The Germans are coming, with open source and SaaS

Customers won't know they're using GPL code or Linux or anything of the sort. They will be buying enhanced email from their ISP, and their evaluation will be based on 1&1's ability to deliver, not Open-Xchange software.

A German Web host hopes to use the GPL to take over the U.S. market.

1&1 Internet has grown mainly through acquisitions into Europe's largest Web hosting company. Not everyone likes it but it is also growing in the U.S. with a new center in Lenaxa, Kansas.

The story is an agreement with Open-Xchange to offer hosted collaboration, under the GPL, to business customers through 1&1. Open-Xchange is based on AJAX, offering e-mail, document storage, calendaring and collaboration. It's a Software as a Service (Saas) play.

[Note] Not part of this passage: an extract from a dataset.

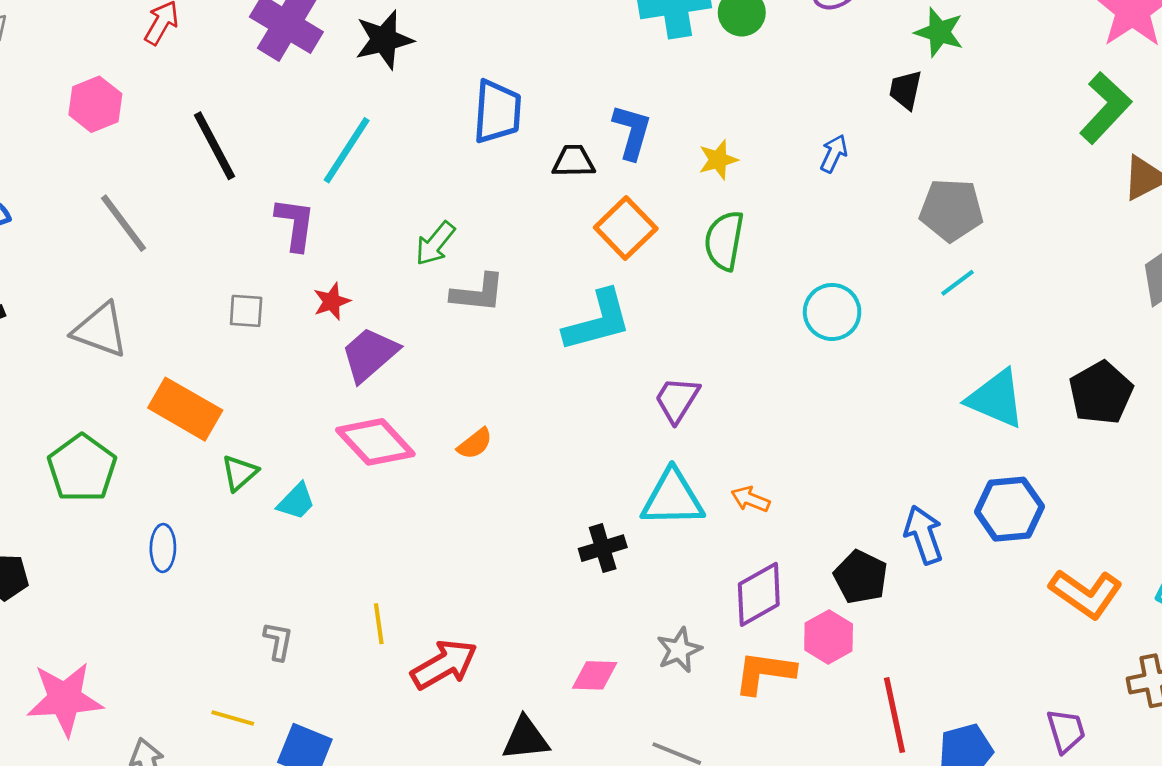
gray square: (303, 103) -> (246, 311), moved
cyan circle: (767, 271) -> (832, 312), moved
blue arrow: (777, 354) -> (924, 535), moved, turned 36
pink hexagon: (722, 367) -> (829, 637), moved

The deal may have been greased by the fact the open source project has an office in Nuremberg. (The parent of 1&1 is based near Koblenz.) It has being announced in Europe as 1&1 MailXchange, an enhanced business e-mail service with calendaring functions.

Customers won't know they're using GPL code or Linux or anything of the sort. They will be buying enhanced email from their ISP, and their evaluation will be based on 1&1's ability to deliver, not Open-Xchange software.

But this may be the proprietary world's biggest worry, that hosted Linux applications, which already scale, could come and eat their lunch. Everyone's talking about Google Apps, but I'm looking more closely at 1&1.